• [Jobs]:
1. In the forum post about history questions in quizbowl, condense the paragraph beginning "I don't think that's necessarily desirable, though" into a shorter version that keeps its main points.
2. Carry the forum post about history questions in quizbowl forward from its final sentence.

• [Text to read]:
=======

Post by DumbJaques »

When you're taking history courses in college, you generally find that it's the competence of the instructor - rather than the focus of the course as stated in the syllabus - that dictates the quality of information. Similarly, I don't think answerlines on battles or elections or Great Men or whatever dictate what kind of clues are used - that's up to the writer. You could write a tossup on Napoleon, for instance, that was nothing but social history, or a tossup on the Vietcong that covered all the stuff you identified in your post.

I don't think that's necessarily desirable, though - sure, there's a place in tournaments for pure social history, just like there's a place for pure tactical stuff, tossups on nothing but electoral campaign clues, etc. But most of your questions should draw from a variety of these kinds of clues, for reasons of proper historical coverage* and perhaps more importantly, ideal playability.

*On a related note, deliberately de-emphasizing military/political/whitetastic/male-dominated history because the other perspectives used to be eschewed in favor of those things is just as asinine in quizbowl as it is in academia. Historians care about truth, and I cannot understand why that seems so compatible with various political agendas to many history professors. Sometimes battles were kind of incidental, and sometimes they're an invaluable tool for understanding why history took the course it did.

=======

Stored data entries
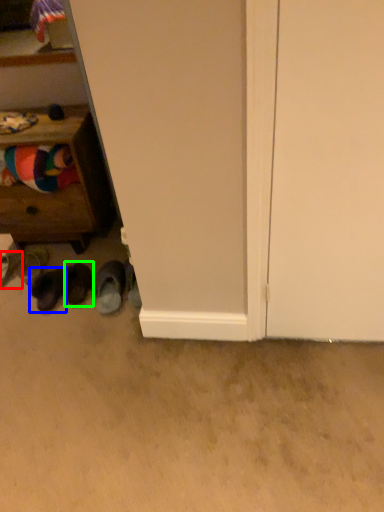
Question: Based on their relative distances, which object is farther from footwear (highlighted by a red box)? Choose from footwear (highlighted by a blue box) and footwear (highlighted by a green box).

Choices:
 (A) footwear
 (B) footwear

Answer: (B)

=======

• [Task results]:
1. This approach isn't necessarily desirable. Tournaments have room for pure social history, pure tactical material and tossups built only on electoral campaign clues. Still, most questions should mix these kinds of clues, both for proper historical coverage and, perhaps more importantly, for ideal playability.

2.
Where I'm really going with all this, though, is that I don't agree at all that we've got any kind of social history crisis in quizbowl. Good writers incorporate social history into their normal output all the time - even in tossups on battles or whatever. Deliberately trying to de-emphasize anything for some kind of perceived bias would be, in my opinion, quite misguided. As Jerry says, if you want to write some social history, go for it (and people do), but as with everything in quizbowl I recommend doing what good writers already do - incorporate new, answerable information into the framework of existing topics. I guess there are classes where you talk about nothing but Haruki the 19th-century Japanese peasant and how much his life blows, but in good classes you learn about why how much his life blew led all his buddies to jettison the samurai and get their Meiji on. If you don't think things like the Meiji Constitution (which shows up all the time in questions) are social history, you don't really understand how and why they were created.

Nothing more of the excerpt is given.